──────── Records supplied
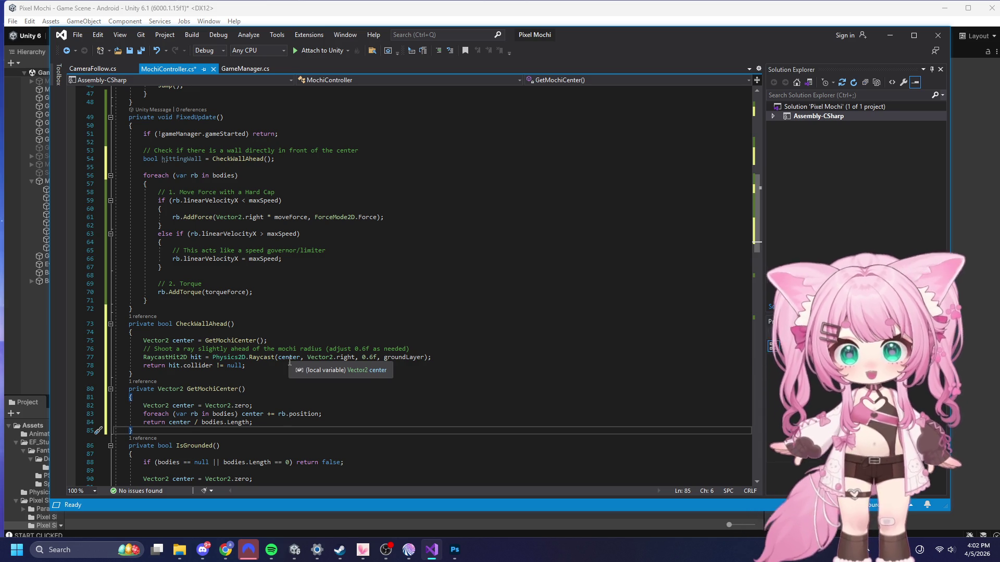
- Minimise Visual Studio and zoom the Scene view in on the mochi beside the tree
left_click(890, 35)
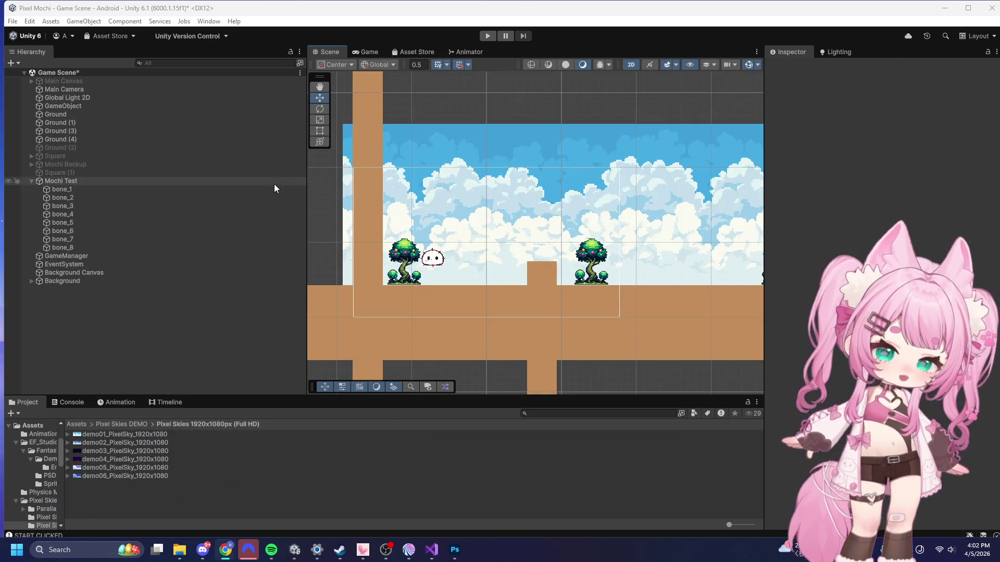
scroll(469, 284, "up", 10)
────────────────
──────── Records supplied
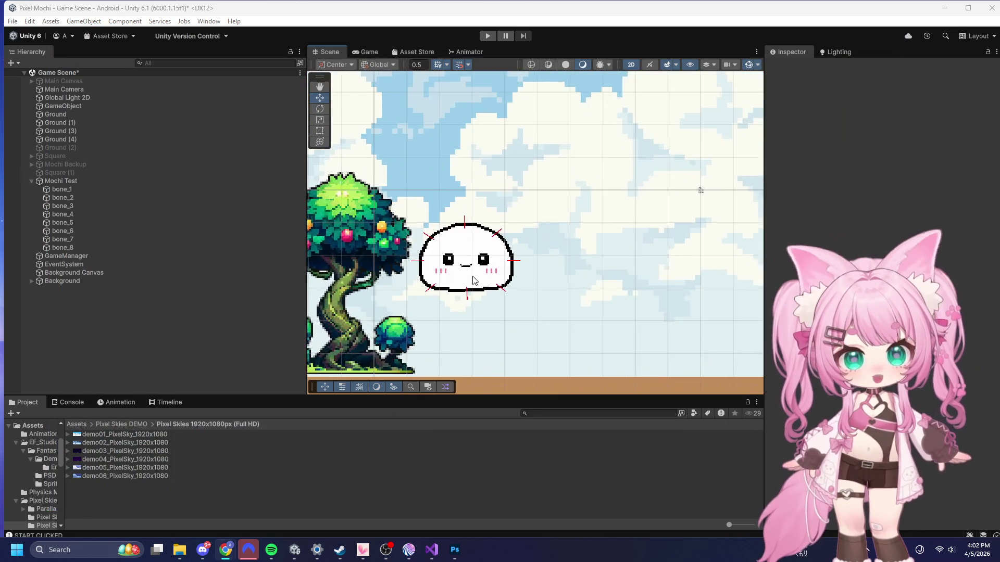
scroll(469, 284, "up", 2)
────────────────
## What needs to be done
Scan each line of the entries above for the word "scroll" and report how many lines contain it, with nothing else.

## Output below
2